Quelle est la solution?

Nous voulons appeler à une prise de conscience: Lorsque vous possédez un smartphone, que vous conduisez une voiture électrique pensez aux millions de personnes tuées et aux femmes violées en RDC. Il ne s’agit pas de se débarrasser de ces objets, car nous avons en besoin, il s’agit de dénoncer. Nous pouvons exploiter ces minerais sans tuer, violer, et exploiter les enfants. Ces minerais peuvent être propres, or aujourd’hui, ils sont tachés du sang des Congolais. 

N’y a-t-il pas une solidarité entre les États africains?

Plusieurs présidents sur le continent se réclament du panafricanisme. Mais qu’est-ce que le panafricanisme si on laisse certains États en envahir d’autres et participer au dépècement de la RDC? Nous avons besoin de cette solidarité africaine. L’Afrique ne va pas se construire par des violences, des pillages, et des conspirations entre Africains, mais bien dans l’unité, et la mise en commun de nos savoir-faire, pour utiliser nos ressources naturelles et mettre fin à l’exportation des matières brutes, avant qu’elles ne soient en partie transformées sur place.

Ceci éviterait que nos enfants continuent de mourir dans la mer Méditerranée en tentant de suivre ces minerais, périssant dans leur voyage vers les terres promises. Je pense qu’il encore possible de garder nos cerveaux, de créer des richesses en Afrique, pour que notre jeunesse ne continue pas à errer dans des déserts et mourir dans des mers.

Il y a dix ans sortait le rapport «Mapping» de l’ONU qui épingle des violations des droits de l’homme et du droit international humanitaire commis en RDC entre 1993 et 2003. Comment expliquer que rien ne bouge, ce que vous dénoncez d’ailleurs?

Ce rapport fait honte à l’ONU. Réaliser un tel rapport et le mettre dans un tiroir, sous les menaces des États responsables des crimes, est une faiblesse. Il doit être mis sur la table, il en va de la crédibilité de l’ONU. Fermer les yeux sur les crimes de guerre, les crimes contre l’humanité, revient à accepter qu’ils se répètent. Or après 1945, le monde avait dit «plus jamais ça».

La plus grande honte reste d’essayer de cacher la vérité. Si on avait pris la mesure de la chose en 2010, lors de sa publication, les Congolais n’auraient pas eu à subir une nouvelle décennie de violences.

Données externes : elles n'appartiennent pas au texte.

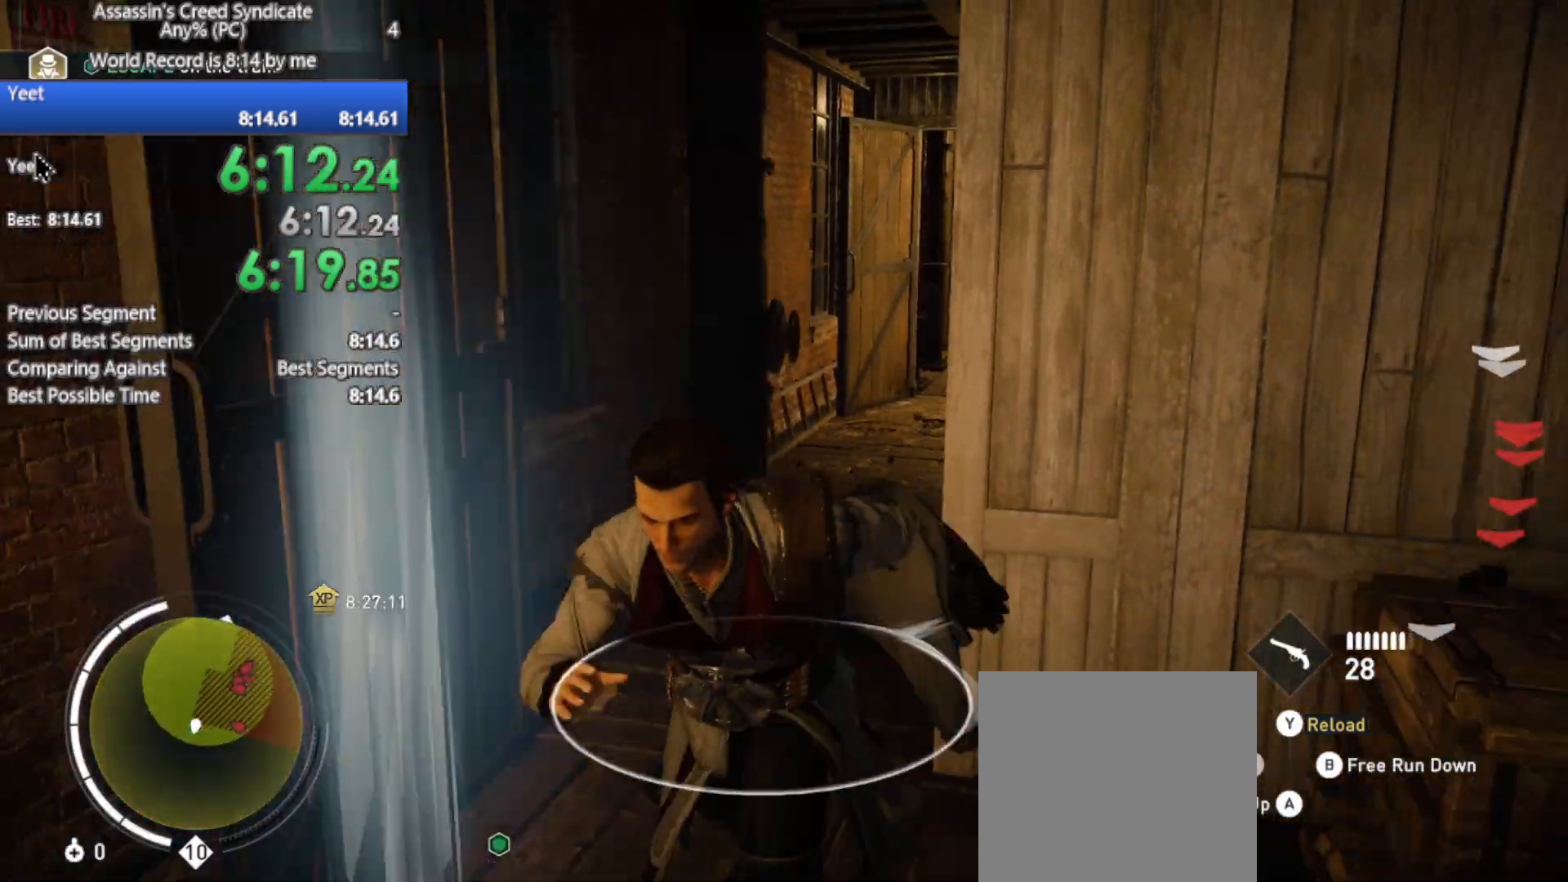
{"buttons": ["R2"], "left_stick": "down", "right_stick": "left", "events": [[17, "left_stick", "down"], [167, "right_stick", "left"]]}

Que réclamez-vous aujourd’hui?

Le rapport «Mapping» est un outil pour créer la justice. Il fait état de 617 crimes de guerre et contre l’humanité et propose de créer des juridictions pour y faire face. Lorsqu’on l’analyse, on s’aperçoit qu’elles ne peuvent être uniquement nationales: beaucoup trop d’étrangers ont participé à ces crimes. On note également qu’un organe international tel que la Cour pénale internationale n’est pas compétent s’agissant des crimes commis avant 2002, date de sa création.

Il est nécessaire de mettre en place différents mécanismes permettant à la vérité d’être dite, afin de créer une mémoire et qu’ainsi ces crimes ne se reproduisent pas. Il faut également des mécanismes qui permettent des réparations pour les victimes, et l’entrée dans une phase de réconciliation en RDC, mais aussi avec les pays voisins. Il est inutile de vivre à couteaux tirés pendant des générations.

Vous êtes chrétien, protestant pentecôtiste. Faites-vous un lien entre votre foi et votre militance pour les droits humains?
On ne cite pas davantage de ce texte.